- **Text extract**:

At the entrance to the pier we waited at the appointed place for the tourist train to arrive and take us the mile or so to the far end of the promenade.

Next to cruising, the second holiday form of holiday transport that I hate most of all are those annoying tourist trains which are now an irritating feature of almost everywhere you go.  I once vowed never to go on one but now I have to eat my words and make concessions to my grandchildren.

The road train arrived and made slow progress along the ‘shared space’ road/pavement at the back of the beach.  It was a typical English summer day at the seaside – overcast and a little cool with the sea about a mile away at low tide and only visible through a powerful pair of binoculars but there were some hardy people toughing it out and resolutely determined to spend a day on the beach.

Railway posters of the 1920’s show pictures of fit healthy young people playing beach games on golden sand next to an inviting azure sea where sailing dingies float gently by all under a blue sky and blazing sun without a body piercing or an unsightly tattoo in sight but it is rarely like that now, if indeed it ever was.

RAIL091

I don’t understand why people go to a place like Cleethorpes for a holiday.  The weather is unreliable, the sea is permanently cold and everything is expensive. Really expensive.  Half an hour in the amusement arcade can take a heavy toll on the wallet, the funfair isn’t cheap, there are the pointless rides to contend with and then the donkeys.  £2.50 for a five minute one hundred yard trudge up the beach hardly represents good value for money in my book.

It is surely so much  better to get a cheap flight to Spain, send the children to the kids’ club and sit in the sun and drink cheap San Miguel and probably spend less money.    I often feel an urge to walk across to point this out to people as they sit shivering behind a wind-break or sheltering under an umbrella being turned inside out by the wind but of course I never do.

- **Record excerpts**:
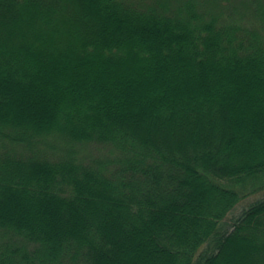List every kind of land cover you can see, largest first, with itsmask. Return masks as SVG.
<instances>
[{"label": "trees", "instance_id": "1", "mask_svg": "<svg viewBox=\"0 0 264 264\" xmlns=\"http://www.w3.org/2000/svg\"><path fill=\"white\" fill-rule=\"evenodd\" d=\"M0 264H264V0H0Z\"/></svg>", "mask_w": 264, "mask_h": 264}, {"label": "rangeland", "instance_id": "2", "mask_svg": "<svg viewBox=\"0 0 264 264\" xmlns=\"http://www.w3.org/2000/svg\"><path fill=\"white\" fill-rule=\"evenodd\" d=\"M247 202L248 201H245L243 200L242 202H240V204L238 205V207L234 210V212L232 214H230V218H229V221L232 222L231 218L234 216V215H237L238 212L241 210V208H243V206L247 205Z\"/></svg>", "mask_w": 264, "mask_h": 264}]
</instances>
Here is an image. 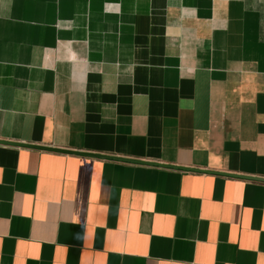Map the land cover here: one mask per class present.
<instances>
[{"label":"crops","instance_id":"crops-1","mask_svg":"<svg viewBox=\"0 0 264 264\" xmlns=\"http://www.w3.org/2000/svg\"><path fill=\"white\" fill-rule=\"evenodd\" d=\"M0 142V264H264V0H0Z\"/></svg>","mask_w":264,"mask_h":264},{"label":"water","instance_id":"water-1","mask_svg":"<svg viewBox=\"0 0 264 264\" xmlns=\"http://www.w3.org/2000/svg\"><path fill=\"white\" fill-rule=\"evenodd\" d=\"M0 143L9 144L10 142H0ZM14 145H20V144H14ZM21 146L30 147V148H34V149L55 151V152H60V153L72 154V155H78V156L91 157V158L107 159V160L109 159V160H115V161H120V162H132V163L134 162V163H139L138 161H135V160H127V159H123V158H115V157H109V156H102V155H98V154H90V153H82V152H73V151H67V150H59V149H54V148H47V147H42V146H31V145H21ZM140 163L151 164V165H158L159 166V164H152V163H146V162H140ZM162 167L175 168L174 166H166V165H164ZM177 169H181V168H177ZM184 170H186V171H193V172H203L202 170H193V169H186V168H184ZM215 174H219V175H223V176H227V177L242 178V179H247V180H252V181H262V182H264L263 179H258V178H249V177L236 176V175H230V174H222V173H215Z\"/></svg>","mask_w":264,"mask_h":264}]
</instances>
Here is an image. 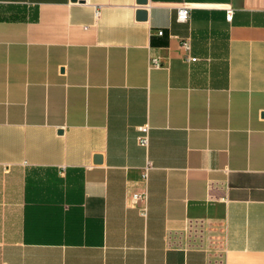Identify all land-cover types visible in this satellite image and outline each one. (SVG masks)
I'll return each mask as SVG.
<instances>
[{
	"label": "crops",
	"instance_id": "crops-1",
	"mask_svg": "<svg viewBox=\"0 0 264 264\" xmlns=\"http://www.w3.org/2000/svg\"><path fill=\"white\" fill-rule=\"evenodd\" d=\"M0 264H264V0H0Z\"/></svg>",
	"mask_w": 264,
	"mask_h": 264
},
{
	"label": "built area",
	"instance_id": "built-area-1",
	"mask_svg": "<svg viewBox=\"0 0 264 264\" xmlns=\"http://www.w3.org/2000/svg\"><path fill=\"white\" fill-rule=\"evenodd\" d=\"M187 16H188V8L186 6H182L178 11V19L180 21H185L187 19ZM232 16H233V10L230 8H227L226 9V20L231 21ZM158 35H162V32H158ZM181 48L184 49L185 51H189V49H190L189 42L187 40L183 41L181 44ZM189 61L195 62V61H197V58H189ZM152 66L153 67H160V63L153 60ZM139 131L142 133V135L139 138L138 143L141 147L146 148L148 146L149 128H148V126H144V127L139 128ZM150 168H151V164L148 162L142 171V177L144 179H147ZM132 198L134 201L139 202V201H145L146 196L144 194H138L137 193V194H134L132 196Z\"/></svg>",
	"mask_w": 264,
	"mask_h": 264
},
{
	"label": "water",
	"instance_id": "water-1",
	"mask_svg": "<svg viewBox=\"0 0 264 264\" xmlns=\"http://www.w3.org/2000/svg\"><path fill=\"white\" fill-rule=\"evenodd\" d=\"M72 1H75V0H72ZM139 4H145L146 3V0H137Z\"/></svg>",
	"mask_w": 264,
	"mask_h": 264
}]
</instances>
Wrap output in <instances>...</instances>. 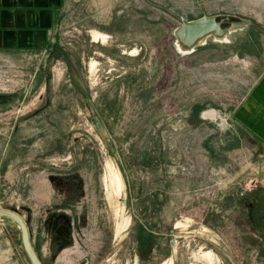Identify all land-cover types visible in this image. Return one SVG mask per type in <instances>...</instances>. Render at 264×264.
<instances>
[{
	"label": "rangeland",
	"instance_id": "rangeland-1",
	"mask_svg": "<svg viewBox=\"0 0 264 264\" xmlns=\"http://www.w3.org/2000/svg\"><path fill=\"white\" fill-rule=\"evenodd\" d=\"M166 1L71 0L54 44L0 50V208L43 264H264V143L231 119L264 0H224L251 23L188 54ZM0 264H32L11 218Z\"/></svg>",
	"mask_w": 264,
	"mask_h": 264
},
{
	"label": "crops",
	"instance_id": "crops-1",
	"mask_svg": "<svg viewBox=\"0 0 264 264\" xmlns=\"http://www.w3.org/2000/svg\"><path fill=\"white\" fill-rule=\"evenodd\" d=\"M70 1L0 0V50H41L54 44ZM236 1L232 6H239V0ZM251 2L254 5L256 0L249 1V5ZM166 3L168 8L180 10L181 18L187 22L204 16H223L224 0H167ZM231 119L234 129L264 143V69L233 109Z\"/></svg>",
	"mask_w": 264,
	"mask_h": 264
},
{
	"label": "water",
	"instance_id": "water-1",
	"mask_svg": "<svg viewBox=\"0 0 264 264\" xmlns=\"http://www.w3.org/2000/svg\"><path fill=\"white\" fill-rule=\"evenodd\" d=\"M229 19V16L220 19L217 16H204L194 21L184 22L174 32L176 36V44L177 39L181 40L186 46L188 45L191 47V50L189 51L191 53L197 46L203 44L204 41L199 42L200 39L204 38V40H206L210 36L216 37L215 33L220 34L221 36L218 38L223 39L226 37L227 32L243 29L251 23L250 21H233L229 27H223V22ZM0 217L11 218L18 223L25 251L32 264H43L31 243L27 223L24 218L18 212L5 208H0Z\"/></svg>",
	"mask_w": 264,
	"mask_h": 264
},
{
	"label": "bare ground",
	"instance_id": "bare-ground-1",
	"mask_svg": "<svg viewBox=\"0 0 264 264\" xmlns=\"http://www.w3.org/2000/svg\"><path fill=\"white\" fill-rule=\"evenodd\" d=\"M96 33V32H95ZM94 34V33H93ZM215 35H216V37L218 38V37H220L221 35L220 34H217V33H215ZM203 41H205L204 40V38H202V39H200V41L199 42H203ZM177 47H178V49L182 52V53H184V54H188V53H190L189 51L191 50V47L190 46H186L181 40H179V39H177ZM113 172V171H112ZM111 172V173H112ZM110 178V177H109ZM112 179H111V181H112V184H114V187L115 186H117L118 187V190L116 191V194H119V190L121 191V189H122V186H123V183H122V180H121V178H120V176L118 175V174H116V173H112V177H111ZM110 181V180H109ZM111 184V185H112Z\"/></svg>",
	"mask_w": 264,
	"mask_h": 264
}]
</instances>
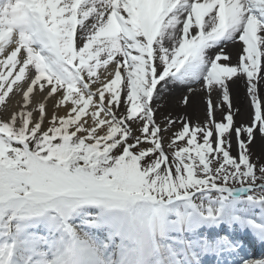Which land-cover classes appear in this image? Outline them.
<instances>
[{
  "label": "snow or ice",
  "instance_id": "1",
  "mask_svg": "<svg viewBox=\"0 0 264 264\" xmlns=\"http://www.w3.org/2000/svg\"><path fill=\"white\" fill-rule=\"evenodd\" d=\"M262 85L264 0H0V264H264Z\"/></svg>",
  "mask_w": 264,
  "mask_h": 264
},
{
  "label": "bare ground",
  "instance_id": "2",
  "mask_svg": "<svg viewBox=\"0 0 264 264\" xmlns=\"http://www.w3.org/2000/svg\"><path fill=\"white\" fill-rule=\"evenodd\" d=\"M226 52L230 56V61L235 64L238 59V54L240 52V45H229L226 48ZM235 79V83H229L230 87V102L232 104V110L236 112L234 119L237 125L242 122L247 124L250 121L251 112V102L250 98H246L247 89L244 79ZM260 96L264 99V85L260 87ZM216 93V92H214ZM218 94V93H217ZM188 96V103L185 104L183 97ZM222 100V96L219 95ZM208 95L206 92L197 91L195 93H188L186 89L173 90L170 93H165L161 100L157 101L160 105L157 111L156 118L160 122L165 117L171 116V118L176 119L178 117H183L190 120L193 123L203 122L206 115V103L208 100ZM212 99V97H211ZM214 102V101H213ZM215 103V102H214ZM250 113V114H249ZM217 119H220L219 112L216 115ZM179 123L175 126L173 131L179 129ZM170 135V134H169ZM263 148L260 137L257 135L254 143L252 144V149L254 151L257 148ZM256 248V247H255ZM254 248V249H255Z\"/></svg>",
  "mask_w": 264,
  "mask_h": 264
},
{
  "label": "rangeland",
  "instance_id": "3",
  "mask_svg": "<svg viewBox=\"0 0 264 264\" xmlns=\"http://www.w3.org/2000/svg\"><path fill=\"white\" fill-rule=\"evenodd\" d=\"M190 121V120H189ZM159 122V121H158ZM255 152V151H254Z\"/></svg>",
  "mask_w": 264,
  "mask_h": 264
}]
</instances>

- **Task description**: In the Cleethorpes text, what does a donkey ride cost, and what does the buyer get for that price?

- **Solution below**: £2.50 for a five-minute, one-hundred-yard trudge up the beach.